Jeremiah’s Plea for Justification

Jeremiah knows where to find healing: with the LORD (Jer 17:14). He also knows where salvation can be found: also with the LORD. It is about support and protection. He wants to be healed of his doubts and despondency and tendency to give up his service. He is wounded in his spirit by the constant opposition and rejection of his preaching. The salvation he asks for has to do with being rescued from the power of enemies and their plans to kill him and be preserved for God’s kingdom. From this prayer his trust in the LORD speaks, for he knows that only the LORD can do what he asks (cf. 2Tim 4:18).

He bases his prayer on the fact that the LORD is his praise.
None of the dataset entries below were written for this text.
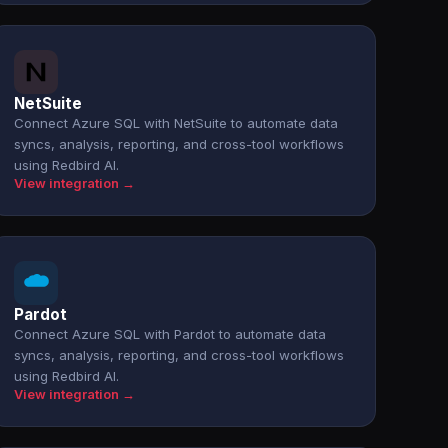
NetSuite
Connect Azure SQL with NetSuite to automate data
syncs, analysis, reporting, and cross-tool workflows
using Redbird AI.
View integration →
Pardot
Connect Azure SQL with Pardot to automate data
syncs, analysis, reporting, and cross-tool workflows
using Redbird AI.
View integration →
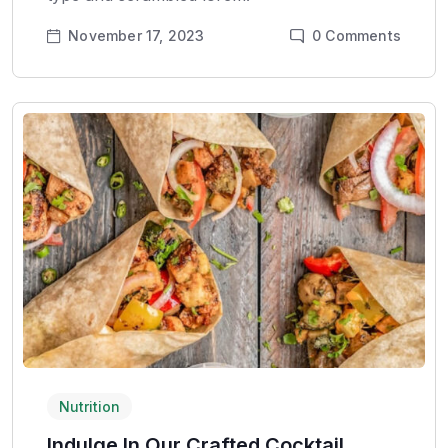
November 17, 2023
0
Comments
Nutrition
Indulge In Our Crafted Cocktail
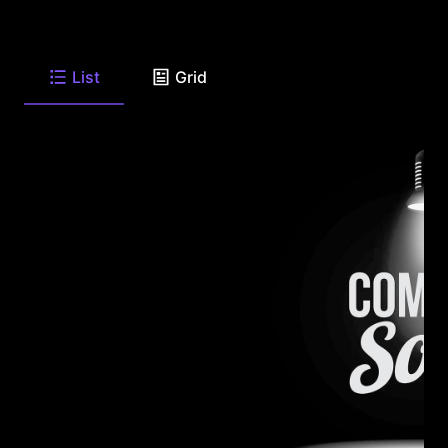
List
Grid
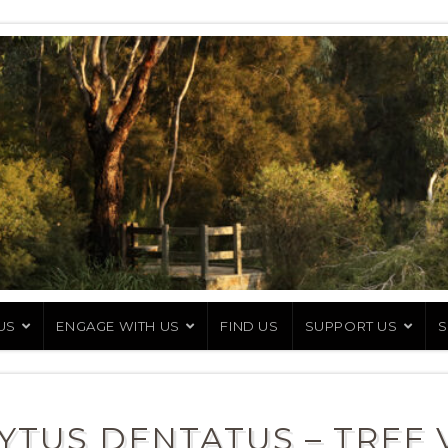
US
ENGAGE WITH US
FIND US
SUPPORT US
S
YTUS DENTATUS – TREE 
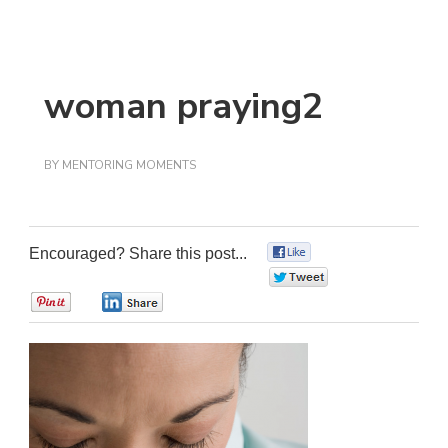
woman praying2
BY
MENTORING MOMENTS
Encouraged? Share this post...
0
0
0
0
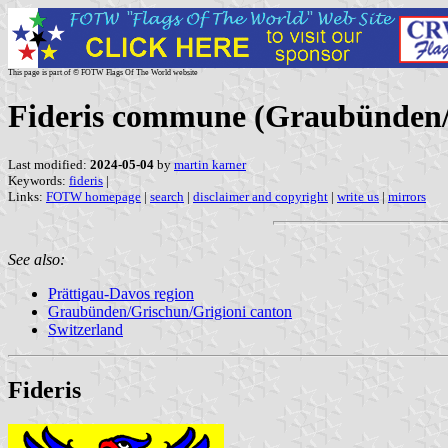
This page is part of © FOTW Flags Of The World website
Fideris commune (Graubünden/G
Last modified:
2024-05-04
by
martin karner
Keywords:
fideris
|
Links:
FOTW homepage
|
search
|
disclaimer and copyright
|
write us
|
mirrors
See also:
Prättigau-Davos region
Graubünden/Grischun/Grigioni canton
Switzerland
Fideris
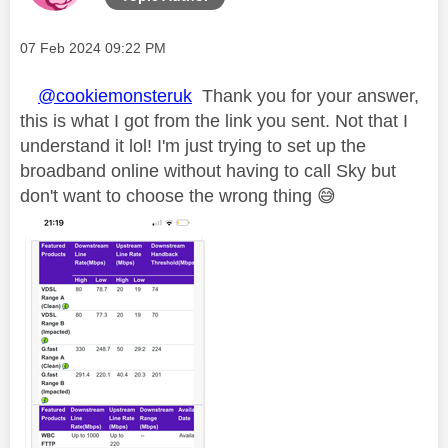
Message posted on
‎07 Feb 2024
09:22 PM
@cookiemonsteruk
Thank you for your answer,
this is what I got from the link you sent. Not that I
understand it lol! I'm just trying to set up the
broadband online without having to call Sky but
don't want to choose the wrong thing
😅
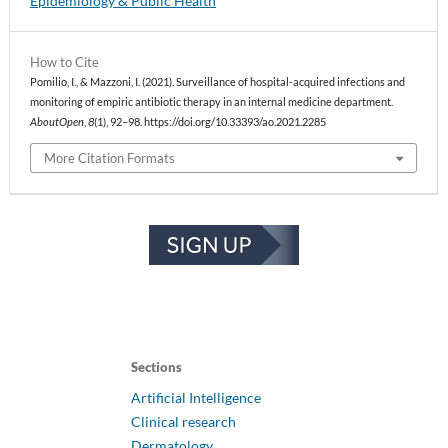
Epidemiology & Public Health
How to Cite
Pomilio, I., & Mazzoni, I. (2021). Surveillance of hospital-acquired infections and
monitoring of empiric antibiotic therapy in an internal medicine department.
AboutOpen
,
8
(1), 92–98. https://doi.org/10.33393/ao.2021.2285
More Citation Formats
Sections
Artificial Intelligence
Clinical research
Dermatology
His sickness and misery seem to be caused by the mockery of the people that God’s Word, which he has been preaching for 22 years now, is not coming true after all (Jer 17:15; cf. Isa 5:19; Amos 6:3). That can start to gnaw, because scoffers don’t know when to stop. And it will continue for another 18 years. The false prophets have been right until now, and so have the mockers. Those scoffers have not been stopped from speaking although the word of Jeremiah has come true. Mockers do not know how to stop nor are they persuaded by the clearest evidence of the truth of God’s Word. Mockers will always be there, they are also there today (2Pet 3:3-4).

Jeremiah appeals to his sincerity, that surely he has not done otherwise than the LORD has said to him and that it was in accordance with His heart (Jer 17:16). He has been the shepherd that the LORD has wanted him to be and has gone after Him for that. This means that a shepherd does not have to find the way himself, but is content to follow the great Shepherd of the sheep. We then see the beautiful picture of the great Shepherd with shepherds following behind Him and with behind them again the sheep.
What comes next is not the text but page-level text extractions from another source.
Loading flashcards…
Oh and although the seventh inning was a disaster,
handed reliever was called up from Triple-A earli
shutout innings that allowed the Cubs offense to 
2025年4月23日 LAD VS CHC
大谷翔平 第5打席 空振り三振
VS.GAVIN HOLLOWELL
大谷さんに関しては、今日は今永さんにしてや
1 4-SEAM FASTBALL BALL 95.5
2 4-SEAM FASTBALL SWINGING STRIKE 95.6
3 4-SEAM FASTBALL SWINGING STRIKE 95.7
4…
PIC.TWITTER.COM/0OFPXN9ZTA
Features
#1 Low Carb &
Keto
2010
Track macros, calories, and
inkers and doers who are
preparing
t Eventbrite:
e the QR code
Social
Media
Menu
Love for his people has always been his motive in preaching about the coming judgment. There has been no joy in announcing that day of doom. Everything he has spoken, he has spoken in the consciousness of God’s presence. What passed from his lips came from the presence of God and therefore agreed completely with what he heard from the LORD. We also see this with Paul (2Cor 2:17).
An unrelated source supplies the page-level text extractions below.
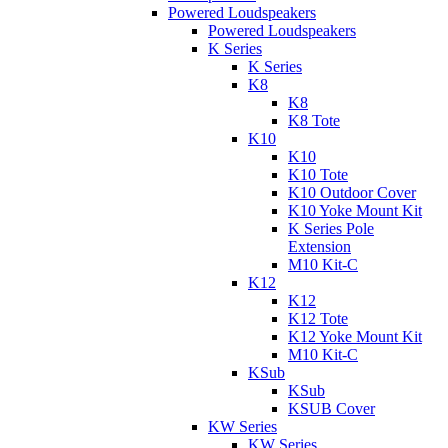
Powered Loudspeakers
Powered Loudspeakers
K Series
K Series
K8
K8
K8 Tote
K10
K10
K10 Tote
K10 Outdoor Cover
K10 Yoke Mount Kit
K Series Pole
Extension
M10 Kit-C
K12
K12
K12 Tote
K12 Yoke Mount Kit
M10 Kit-C
KSub
KSub
KSUB Cover
KW Series
KW Series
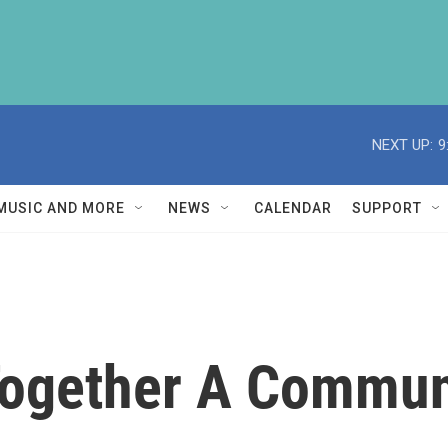
NEXT UP:
9
MUSIC AND MORE
NEWS
CALENDAR
SUPPORT
Together A Commun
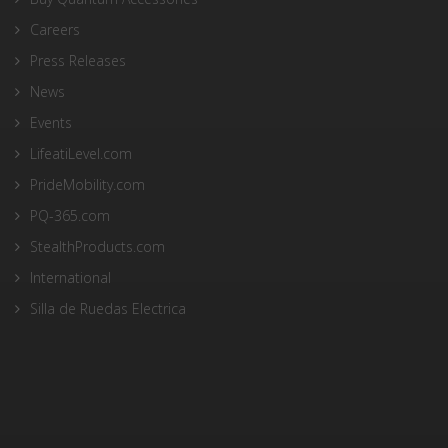
Careers
Press Releases
News
Events
LifeatiLevel.com
PrideMobility.com
PQ-365.com
StealthProducts.com
International
Silla de Ruedas Electrica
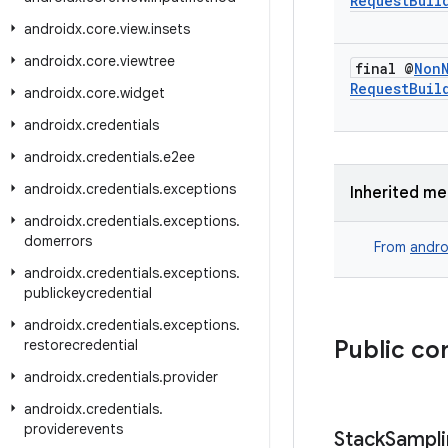
Request
Buil
androidx
.
core
.
view
.
insets
androidx
.
core
.
viewtree
final @
Non
Request
Buil
androidx
.
core
.
widget
androidx
.
credentials
androidx
.
credentials
.
e2ee
androidx
.
credentials
.
exceptions
Inherited m
androidx
.
credentials
.
exceptions
.
domerrors
From
andro
androidx
.
credentials
.
exceptions
.
publickeycredential
androidx
.
credentials
.
exceptions
.
Public co
restorecredential
androidx
.
credentials
.
provider
androidx
.
credentials
.
providerevents
Stack
Sampli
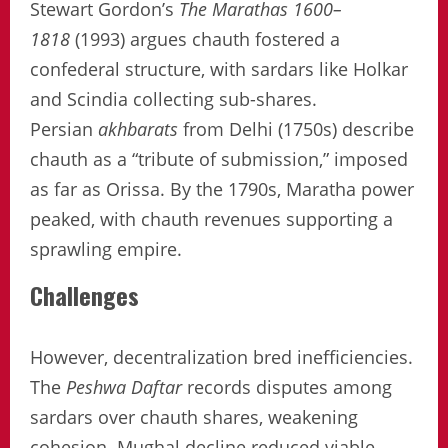
Stewart Gordon’s
The Marathas 1600–
1818
(1993) argues chauth fostered a
confederal structure, with sardars like Holkar
and Scindia collecting sub-shares.
Persian
akhbarats
from Delhi (1750s) describe
chauth as a “tribute of submission,” imposed
as far as Orissa. By the 1790s, Maratha power
peaked, with chauth revenues supporting a
sprawling empire.
Challenges
However, decentralization bred inefficiencies.
The
Peshwa Daftar
records disputes among
sardars over chauth shares, weakening
cohesion. Mughal decline reduced viable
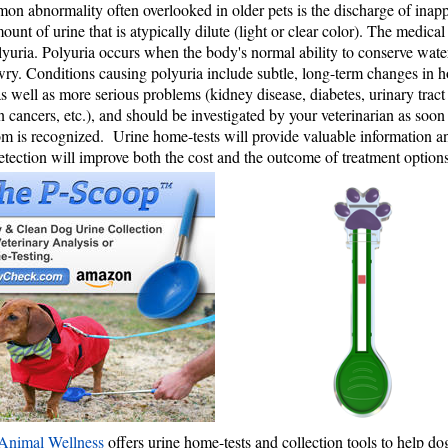
n abnormality often overlooked in older pets is the discharge of inapp
ount of urine that is atypically dilute (light or clear color). The medical
olyuria. Polyuria occurs when the body's normal ability to conserve water 
ry. Conditions causing polyuria include subtle, long-term changes in
s well as more serious problems (kidney disease, diabetes, urinary tract 
n cancers, etc.), and should be investigated by your veterinarian as soon
 is recognized. Urine home-tests will provide valuable information a
etection will improve both the cost and the outcome of treatment options
Animal Wellness
offers urine home-tests and collection tools to help d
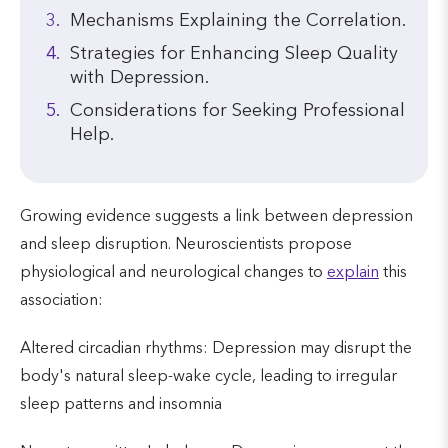
Mechanisms Explaining the Correlation.
Strategies for Enhancing Sleep Quality
with Depression.
Considerations for Seeking Professional
Help.
Growing evidence suggests a link between depression
and sleep disruption. Neuroscientists propose
physiological and neurological changes to
explain
this
association:
Altered circadian rhythms: Depression may disrupt the
body's natural sleep-wake cycle, leading to irregular
sleep patterns and insomnia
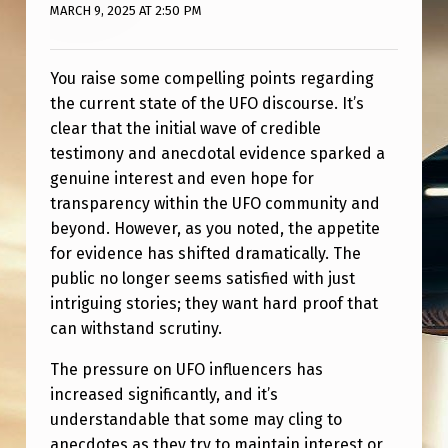
MARCH 9, 2025 AT 2:50 PM
You raise some compelling points regarding
the current state of the UFO discourse. It’s
clear that the initial wave of credible
testimony and anecdotal evidence sparked a
genuine interest and even hope for
transparency within the UFO community and
beyond. However, as you noted, the appetite
for evidence has shifted dramatically. The
public no longer seems satisfied with just
intriguing stories; they want hard proof that
can withstand scrutiny.
The pressure on UFO influencers has
increased significantly, and it’s
understandable that some may cling to
anecdotes as they try to maintain interest or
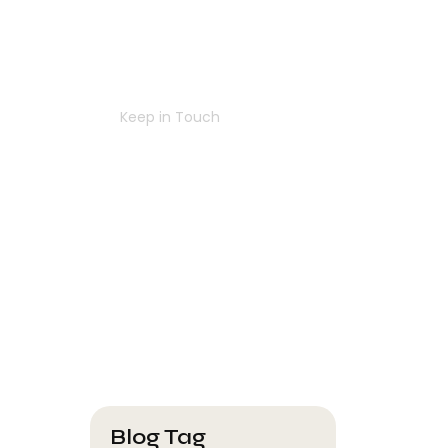
Navigating
Success
Together
Keep in Touch
Contact Us
Blog Tag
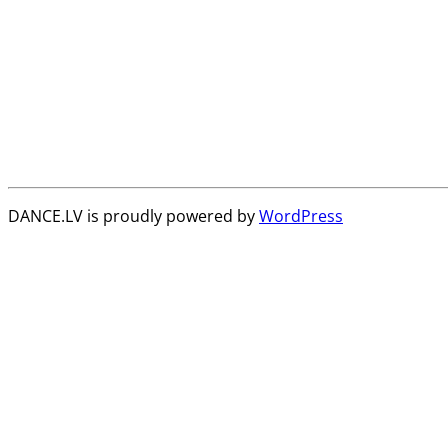
DANCE.LV is proudly powered by
WordPress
Anything may be a terror to Jeremiah and anyone may be against him, provided it is not the LORD (Jer 17:17; cf. Job 6:4). It would be a terror to him if the LORD would forsake him or hid Himself from him. That would be intolerable. After all, the LORD is his refuge in a day of disaster.

He asks that what he does not wish for himself will happen to his persecutors: shame and dismay (Jer 17:18). His persecutors do not reckon with the LORD, he does. Therefore, he asks for God’s intervention, that He may judge them. This fits the time in which Jeremiah lives. The double severance Jeremiah asks for means so much as asking that the LORD root out the enemies and that this prospect already confuses them and renders them powerless.